The 56-year-old went to the ground and was treated by bystanders about 2 miles into the ACLI Capital Challenge race in Anacostia Park in the southeast part of Washington. An off-duty police officer administered CPR to him while other racers called 911 for help.
Tillis said he recalls getting dizzy but disputed the reports that he had collapsed on the race course.
"I actually went to the side and sat down and then fainted," he said. "I call it an impromptu power nap."
He was taken to George Washington University Hospital, where cardiologists checked him out.
"They did a full stress test. Literally after running 2½ miles on an inclined treadmill, proving that the heart was in good condition, I came back (to the office), took a shower and got to work," he said.
Tillis said he works out regularly but only started running and training for the race early this year. He said he likely was unprepared for running in the heat on Wednesday.
"I take care of myself and am in pretty good shape for someone coming up on 57 years, and I don't want to allow this to have me rationalize that I should become a couch potato," he said.

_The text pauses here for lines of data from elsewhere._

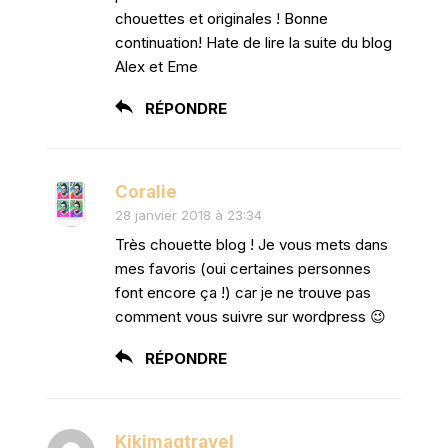
chouettes et originales ! Bonne
continuation! Hate de lire la suite du blog
Alex et Eme
RÉPONDRE
Coralie
28 janvier 2018 à 23:34
Très chouette blog ! Je vous mets dans
mes favoris (oui certaines personnes
font encore ça !) car je ne trouve pas
comment vous suivre sur wordpress 😉
RÉPONDRE
Kikimagtravel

While he said his wife will likely curtail his running, he said getting back to work was a priority for him, given the tumultuous week in Washington.
Tillis praised the selection of former FBI Director Robert Mueller as a special counsel to lead the Justice Department's investigation of President Donald Trump's ties to Russia and of suspected Russian meddling in the 2016 elections.
"They made a great pick. This is somebody that's got a great track record," Tillis said. "It just gives us processes that we can get to the facts and eliminate these distractions so that we can get back to fulfilling promises that we've made.
"We have an obligation to put legislation on the books that fulfill the promises that we're making, and I think that we can do that," he said.